The Usonian Automatic was the last residential building type that Frank Lloyd Wright devised in his more than seventy-year career, and only seven of these small, “affordable” houses were ever built. Dr. Toufic and Mildred Kalil commissioned one of them, inspired by the house Wright had designed for their friends Dr. Isadore J. and Lucille Zimmerman in Manchester, New Hampshire. After the Kalils died, the doctor’s brother John lived in it until his own death in 2018. The house went on the market, and an anonymous donor recently acquired and donated it to the Currier Museum of Art, where it forms a fascinating counterpoint to the Zimmerman House, part of the museum’s collection since 1988.
The Currier published a detailed account of the building of the Kalil House by Michael K. Komanecky in its Bulletin in 1994. There, he quotes Mildred Kalil’s initial request to Wright on July 1, 1954: “We are great admirers of your principles of architecture and would be so grateful if you would create a house for us.” Wright eventually replied, proposing an Automatic, which somewhat surprised the Kalils, who were expecting a design more akin to the Zimmermans’; but they wrote back in March 1955: “We are delighted with our Usonian Automatic and only wish we had time to build it with our own hands!”
Indeed, as Alan Chong, the Currier’s director, tells us: “The Usonian Automatic design, developed by Wright in 1949, rested on the concept that concrete could be cast anywhere, and that the houses could be constructed by the owners with a little help. In fact, this proved to be impossible, as concrete required a lot of care, the designs needed to be altered for specific sites, and so forth. The Kalils worked closely with a Wright assistant, Morton Delson, to incorporate their wishes. A local concrete contractor, Camillo Palermo, cast the concrete blocks using a high-pressure system that produced highly durable blocks.”

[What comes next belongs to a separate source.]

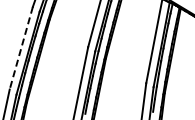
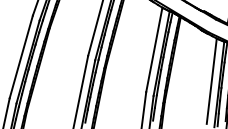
line: (21, 47) -> (21, 56), dashed -> solid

Chong reports that the Kalil House remains in remarkably good and original condition, so, after minor repairs, should be ready for tours when the Currier, which closes during the winter months, reopens in April.
Chong goes on: “Both the Kalil and Zimmerman houses are two-bedroom and two-bath in scale, and indeed they stand on the same street. They are, however, very different in character. Warm cypress wood predominates in the Zimmerman House, which has expansive windows and folding doors that give on the garden. In contrast, the Kalil House is constructed from concrete blocks, its largest window is a vast grid composed of small concrete blocks that filter light in a distinctive manner. Our public tours will emphasize the comparisons and contrasts between the houses, allowing the public to directly experience the differences in space, light, and materials for themselves.”
In addition, the two houses offer the opportunity to explore other aspects of our architectural history, from the growth of the suburbs to increasing interest in innovation in the postwar period. Moreover, as Chong observes: “The Zimmermans and Kalils share some interesting similarities: as physicians, they had the resources to commission and build imaginative new residences on the outskirts of an architecturally conservative town. Lucille Zimmerman and Mildred Kalil played dominant roles in selecting Wright as architect and refining the designs to their requirements, suggesting the wider role of women in domestic architecture. And, finally, that Toufic Kalil and Isidore Zimmerman were the children of immigrants opens yet another chapter in the making of the American architectural dream.”